→ **Task to complete**:
Please set down the data again exactly, minus the pictures.

Start of Records

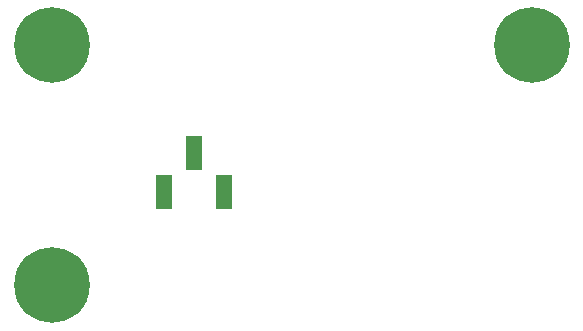
<source format=gbr>
%TF.GenerationSoftware,KiCad,Pcbnew,6.0.11+dfsg-1~bpo11+1*%
%TF.CreationDate,2023-04-13T09:35:23+00:00*%
%TF.ProjectId,PINHOLDER02,50494e48-4f4c-4444-9552-30322e6b6963,02A*%
%TF.SameCoordinates,Original*%
%TF.FileFunction,Soldermask,Top*%
%TF.FilePolarity,Negative*%
%FSLAX46Y46*%
G04 Gerber Fmt 4.6, Leading zero omitted, Abs format (unit mm)*
G04 Created by KiCad (PCBNEW 6.0.11+dfsg-1~bpo11+1) date 2023-04-13 09:35:23*
%MOMM*%
%LPD*%
G01*
G04 APERTURE LIST*
G04 Aperture macros list*
%AMRoundRect*
0 Rectangle with rounded corners*
0 $1 Rounding radius*
0 $2 $3 $4 $5 $6 $7 $8 $9 X,Y pos of 4 corners*
0 Add a 4 corners polygon primitive as box body*
4,1,4,$2,$3,$4,$5,$6,$7,$8,$9,$2,$3,0*
0 Add four circle primitives for the rounded corners*
1,1,$1+$1,$2,$3*
1,1,$1+$1,$4,$5*
1,1,$1+$1,$6,$7*
1,1,$1+$1,$8,$9*
0 Add four rect primitives between the rounded corners*
20,1,$1+$1,$2,$3,$4,$5,0*
20,1,$1+$1,$4,$5,$6,$7,0*
20,1,$1+$1,$6,$7,$8,$9,0*
20,1,$1+$1,$8,$9,$2,$3,0*%
G04 Aperture macros list end*
%ADD10C,6.400000*%
%ADD11RoundRect,0.200000X0.500000X-1.255000X0.500000X1.255000X-0.500000X1.255000X-0.500000X-1.255000X0*%
G04 APERTURE END LIST*
D10*
%TO.C,M3*%
X0Y0D03*
%TD*%
%TO.C,M2*%
X40640000Y0D03*
%TD*%
D11*
%TO.C,J1*%
X9524000Y-12449000D03*
X12064000Y-9139000D03*
X14604000Y-12449000D03*
%TD*%
D10*
%TO.C,M4*%
X0Y-20320000D03*
%TD*%
M02*

</source>
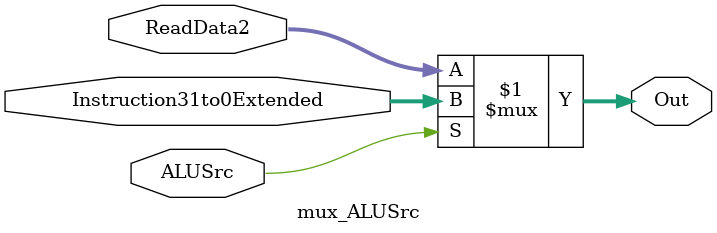
<source format=v>
module mux_ALUSrc(input[63:0] ReadData2,input[63:0] Instruction31to0Extended,input ALUSrc,output[63:0] Out);


assign Out = (ALUSrc) ? Instruction31to0Extended:ReadData2 ; 

endmodule 
</source>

End of Records

→ **Exercise result**:
<source format=gbr>
%TF.GenerationSoftware,KiCad,Pcbnew,6.0.11+dfsg-1~bpo11+1*%
%TF.CreationDate,2023-04-13T09:35:23+00:00*%
%TF.ProjectId,PINHOLDER02,50494e48-4f4c-4444-9552-30322e6b6963,02A*%
%TF.SameCoordinates,Original*%
%TF.FileFunction,Soldermask,Top*%
%TF.FilePolarity,Negative*%
%FSLAX46Y46*%
G04 Gerber Fmt 4.6, Leading zero omitted, Abs format (unit mm)*
G04 Created by KiCad (PCBNEW 6.0.11+dfsg-1~bpo11+1) date 2023-04-13 09:35:23*
%MOMM*%
%LPD*%
G01*
G04 APERTURE LIST*
G04 Aperture macros list*
%AMRoundRect*
0 Rectangle with rounded corners*
0 $1 Rounding radius*
0 $2 $3 $4 $5 $6 $7 $8 $9 X,Y pos of 4 corners*
0 Add a 4 corners polygon primitive as box body*
4,1,4,$2,$3,$4,$5,$6,$7,$8,$9,$2,$3,0*
0 Add four circle primitives for the rounded corners*
1,1,$1+$1,$2,$3*
1,1,$1+$1,$4,$5*
1,1,$1+$1,$6,$7*
1,1,$1+$1,$8,$9*
0 Add four rect primitives between the rounded corners*
20,1,$1+$1,$2,$3,$4,$5,0*
20,1,$1+$1,$4,$5,$6,$7,0*
20,1,$1+$1,$6,$7,$8,$9,0*
20,1,$1+$1,$8,$9,$2,$3,0*%
G04 Aperture macros list end*
%ADD10C,6.400000*%
%ADD11RoundRect,0.200000X0.500000X-1.255000X0.500000X1.255000X-0.500000X1.255000X-0.500000X-1.255000X0*%
G04 APERTURE END LIST*
D10*
%TO.C,M3*%
X0Y0D03*
%TD*%
%TO.C,M2*%
X40640000Y0D03*
%TD*%
D11*
%TO.C,J1*%
X9524000Y-12449000D03*
X12064000Y-9139000D03*
X14604000Y-12449000D03*
%TD*%
D10*
%TO.C,M4*%
X0Y-20320000D03*
%TD*%
M02*

</source>
<source format=v>
module mux_ALUSrc(input[63:0] ReadData2,input[63:0] Instruction31to0Extended,input ALUSrc,output[63:0] Out);


assign Out = (ALUSrc) ? Instruction31to0Extended:ReadData2 ; 

endmodule 
</source>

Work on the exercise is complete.